The Fastest Way to Higher Profits

What is the fastest way for a business to get their profit lines up? The answer is, wait for it, à improve your pricing policies. One study several years back concluded that the average small business spent less than 8 hours a year formulating their prices. In fact, most business never formulate their prices at all. Rather they look at the “market price” to decide what their price should be. Let’s think about the logic here. How smart is it to let your competitors set your prices?


What if it was possible to raise your prices and have that change go straight to the bottom line? It is absolutely possible. I suspect that most business could raise their prices by 2 or 3 percent without losing any noticeable number of customers. It’s just too small a number for customers to justify spending time to find a replacement. So, do this exercise – multiply total sales by 3% divide that number by the average customers annual billing. The result is the number of customers you could lose and still be at the same profit level. That is making the same money but working less.
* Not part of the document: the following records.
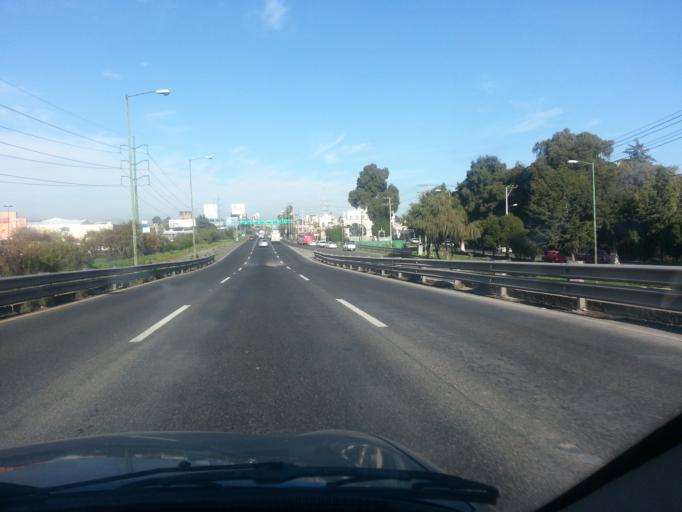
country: MX
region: Mexico
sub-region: Ocoyoacac
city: San Antonio el Llanito
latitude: 19.2843
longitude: -99.4989
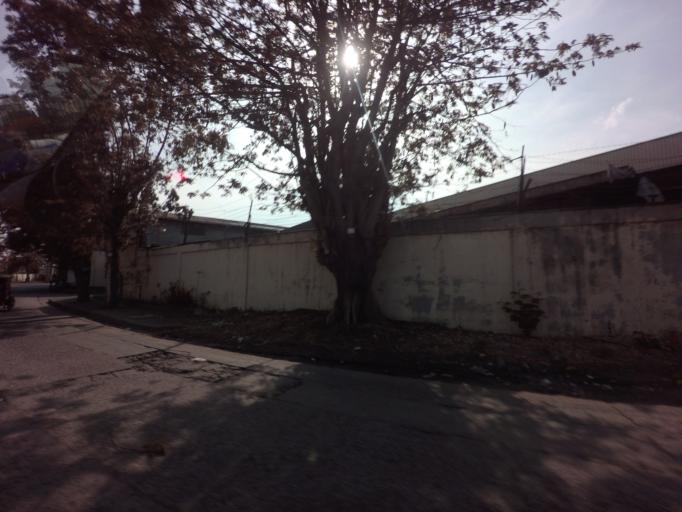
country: PH
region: Calabarzon
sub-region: Province of Rizal
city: Taguig
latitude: 14.5108
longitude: 121.0465
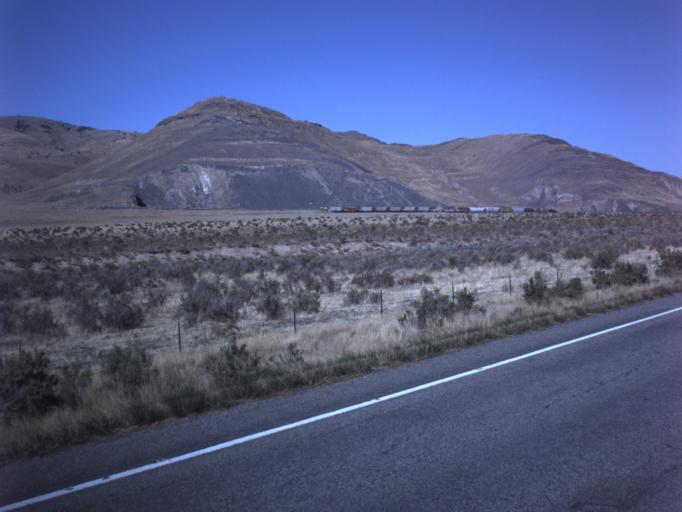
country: US
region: Utah
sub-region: Tooele County
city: Grantsville
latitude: 40.6671
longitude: -112.5441
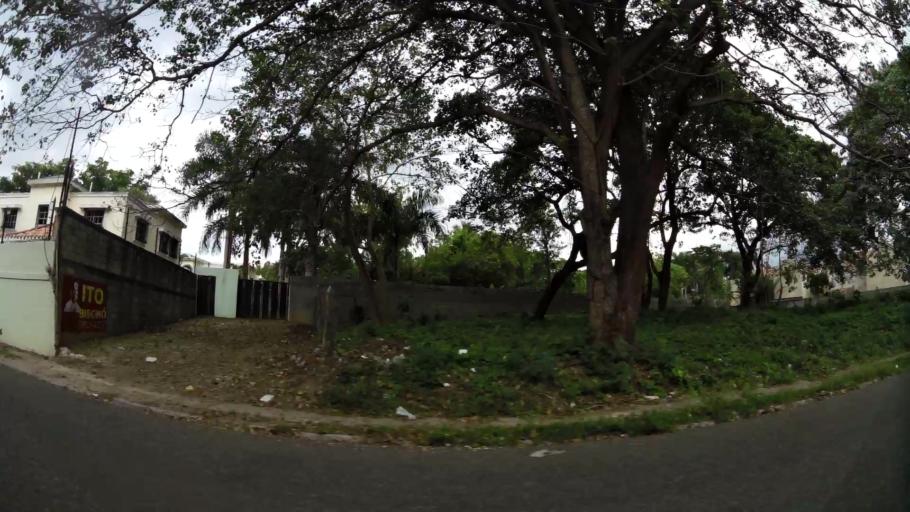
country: DO
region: Nacional
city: La Agustina
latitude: 18.5087
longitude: -69.9459
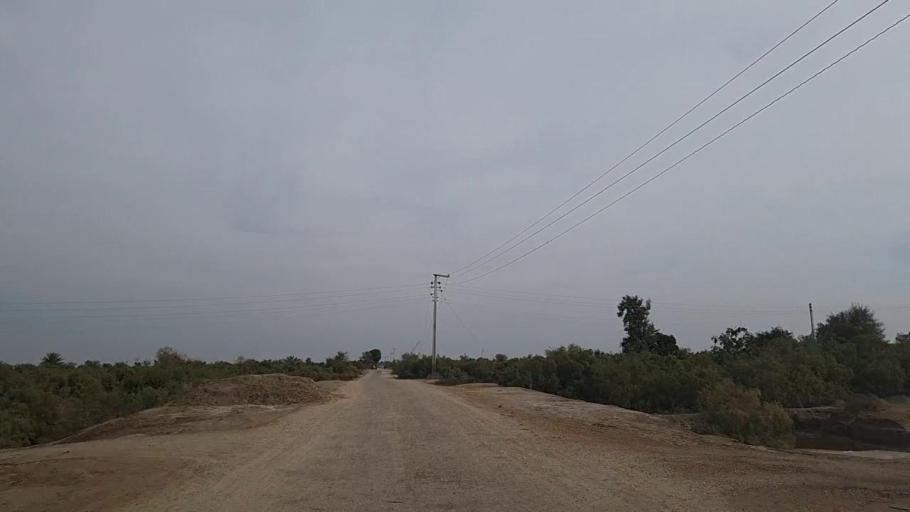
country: PK
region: Sindh
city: Jam Sahib
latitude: 26.4000
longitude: 68.5319
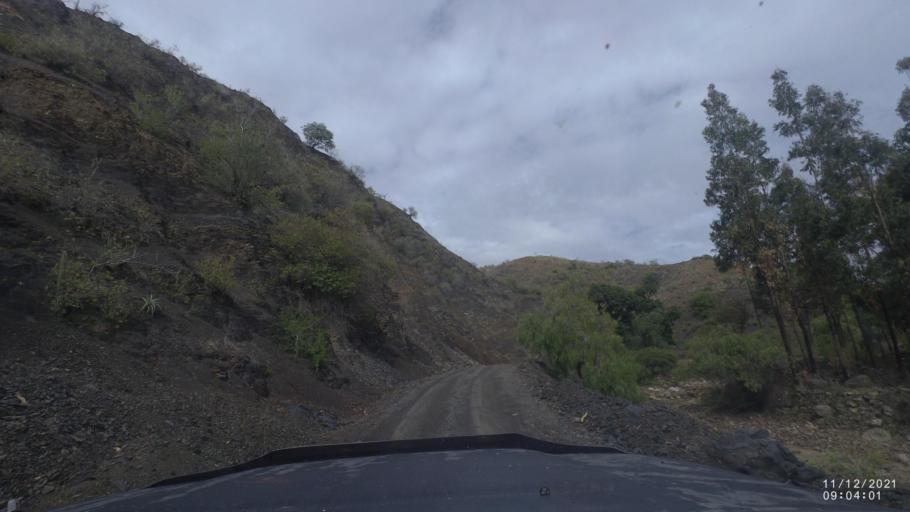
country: BO
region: Cochabamba
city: Tarata
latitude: -17.8952
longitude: -65.9492
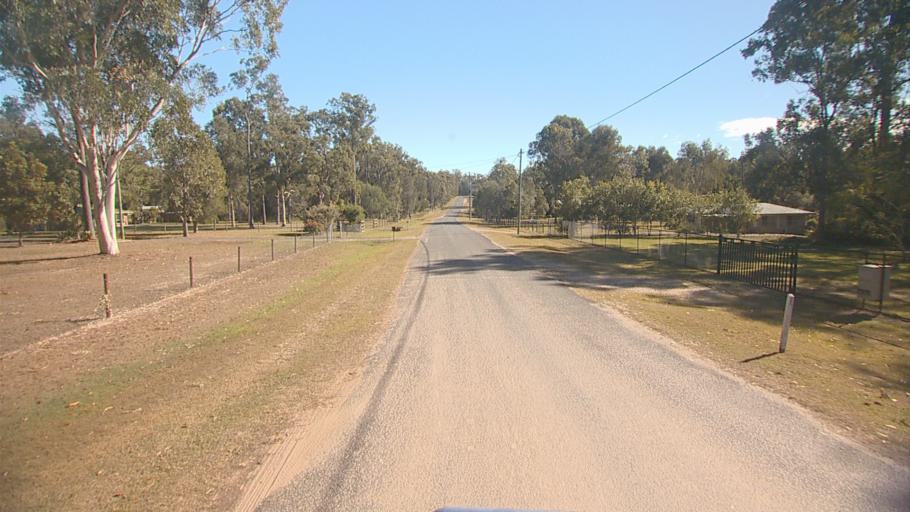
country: AU
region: Queensland
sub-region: Logan
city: Chambers Flat
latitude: -27.7797
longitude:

Now let’s think about some bigger money. What if you could move that price up by 5 to 7 percent? That’s a pretty big jump. If your sales were 1 million, a 7% bump amounts to $70,000. That’s not chump change for most of us. But how do you do it without losing a lot of customers?


Big changes, big rewards, requires work. There are lots of ways to approach the problem and here are a couple of steps that will work for a lot of you:

  1. Figure out how to differentiate your product from your competitors. I know, you’re in an industry in which the products are a commodity. The good news is that the theory that any product is a commodity is probably wrong. You can find differences.

  2. Figure out what your value proposition is. What is it about your products that your current customers find particularly appealing?

  3. Start doing a better job of communicating those values in all your literature, blog posts, etc.

  4. Offer your customers the option of picking a package of services/products from a menu with three options. Packages are very hard to compare. Just think about what a pain it the last time was when you tried to compare liability insurance policies from different insurance companies.

Is better pricing the fastest way to higher profits? It’s not likely that any small business is wasting so much money that cost cutting can get them that 5% jump in profits. Better pricing is a gift that will keep on giving year after year, while cost cutting has a limit that will only get you so far.